Abel Ferrara : « Je ne cherche pas à me cacher de mes films »

C’est à l’occasion de la sortie de Tommaso que nous avons eu le bonheur (et une pointe d’angoisse) de rencontrer une figure du cinéma indépendant américain : le réalisateur Abel Ferrara. Une carrière parsemée d’œuvres teintes en noir, où le compromis avec le spectateur est autant proscrit que la lueur d’une rédemption, rude et lointaine. Et pourtant, à 68 ans, après des hauts et bas, une forme de rédemption semble arriver : Tommaso, jouant des contrastes de son personnage, ne manque évidemment pas de nous rappeler une vie, celle du cinéaste aujourd’hui installé à Rome avec sa femme Cristina et sa fille Anna. Et face à la réalité, comme il nous le raconte, la fiction prend le pas : la fièvre du cinéma ne le quitte pas. En prime de cette rencontre, nous avons pu échanger avec Cristina Chiriac, qui joue au côté de Willem Dafoe.


Tommaso a été tourné dans votre maison à Rome, avec votre femme, votre fille et votre ami Willem Dafoe, pourquoi avoir fait le choix de cette proximité ?

C’était l’histoire qui voulait ça, tu vois, elle est à propos de ma vie en tant que réalisateur, qu’homme. Alors pourquoi pas ? Le point de départ était ce qui nous entoure, c’était vraiment l’idée au début. On voulait capter la maison, les gens, rester dans le quartier, tourner bien et rapidement.

Comment a été l’accueil du quartier justement ?

Parfois ils avaient conscience que je filmais, parfois non. Ils savent qui je suis, ils savent que je suis un cinéaste. On a beaucoup travaillé dans ce quartier, on a tourné un documentaire. Il y a une école de cinéma pas loin, il m’arrive de travailler avec les étudiants. Ils sont donc habitués aux caméras.

Est-ce que connaître dans la vie les interprètes de son film rend la direction d’acteur plus compliquée ?

C’est une bonne question. Ça dépend, ça dépend du jour, du moment. Théoriquement c’est censé être beaucoup plus simple car on se comprend, se connaît, on gagne ainsi du temps. De l’autre côté cette intimité peut créer des interférences durant le tournage.

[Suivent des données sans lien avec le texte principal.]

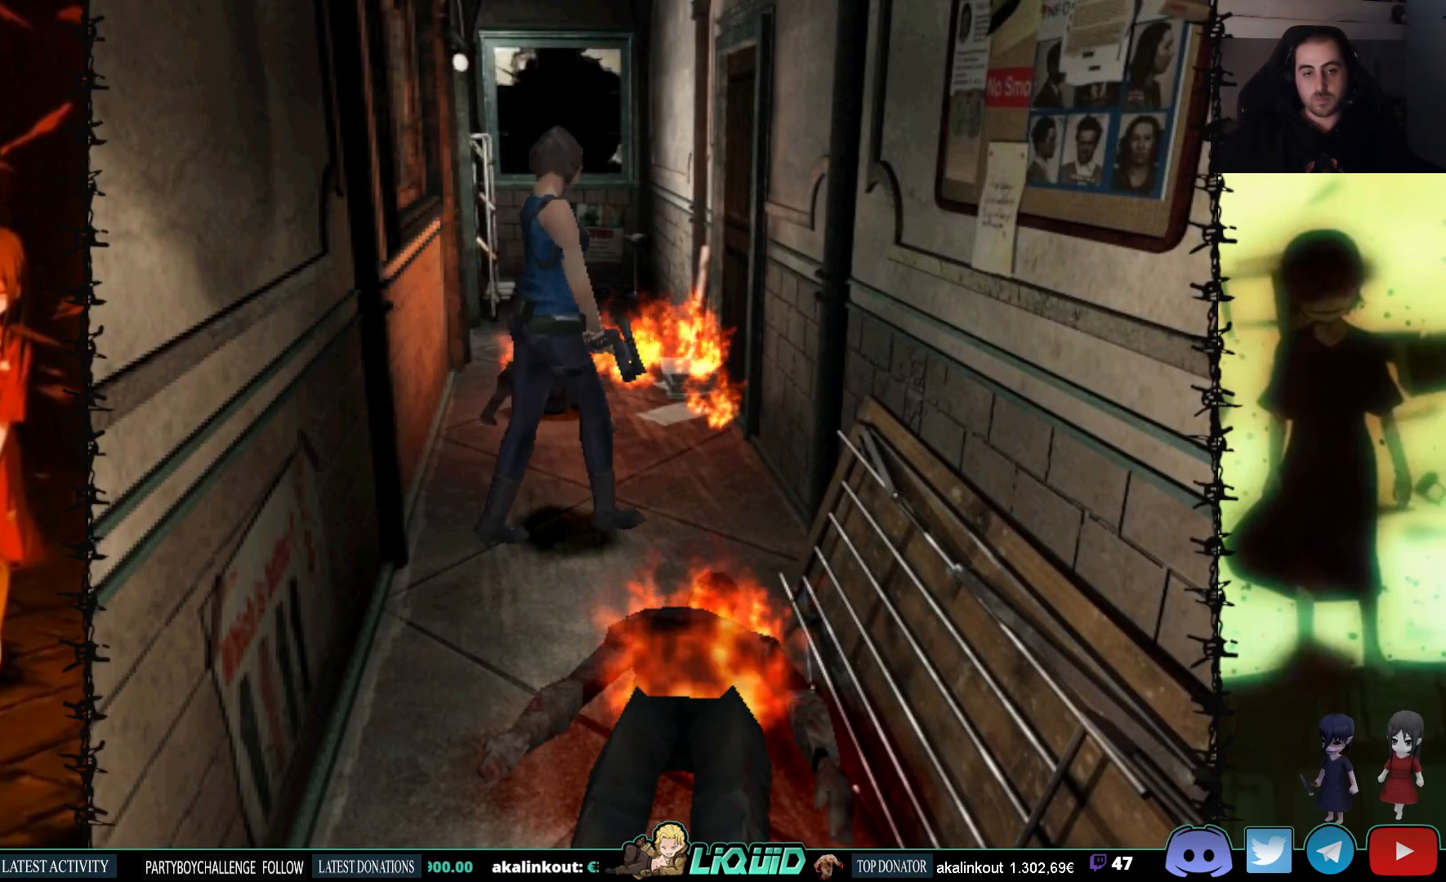
{"buttons": ["DPAD_LEFT"], "events": [[283, "DPAD_LEFT", "down"], [317, "DPAD_UP", "up"]]}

Quand tu travailles avec un inconnu, on s’en fiche, c’est le plateau, tu vois ? C’est alors surtout une question d’efficacité. Facile ou difficile, une fois que tu as choisi le style de ton film, un documentaire par exemple, tu t’adaptes. Si quelque chose est trop difficile, on passe à autre chose, filmer est avant tout un plaisir pour nous.

Willem Dafoe était impliqué dans l’écriture du personnage de Tommaso ?

J’écrivais et il était informé de l’évolution, des scènes, il me partageait ses idées. Il comprend les situations, il connaît aussi les personnes. On a une attitude similaire dans notre travail, on donne de notre mieux pour que cela reste structuré. C’est un rythme à tenir. Et lorsque ce n’est pas bon, on ajuste.

Quand vous voyez à l’image le personnage de Tommaso, incarné par Willem Dafoe, vous vous voyez d’une certaine manière ?

Quand je regarde l’écran je ne me vois pas « i mean, c’mon« . Je ne vois pas non plus Willem, c’est le raison pour laquelle nous faisons des films, on crée des personnages, c’est le miracle du cinéma : tu prends de vraies personnes dans une certaine situation, tu les mets dans un processus d’écriture, de tournage, de montage, tu ajoutes de la musique et des personnages apparaissent alors. Tommaso fait son propre chemin dans le film, Cristina et Anna aussi, tu vois ? Les gens qui me connaissent vont peut-être me reconnaître dans ce personnage, mais il y a beaucoup de personnes qui vont voir le film sans que ça soit le cas.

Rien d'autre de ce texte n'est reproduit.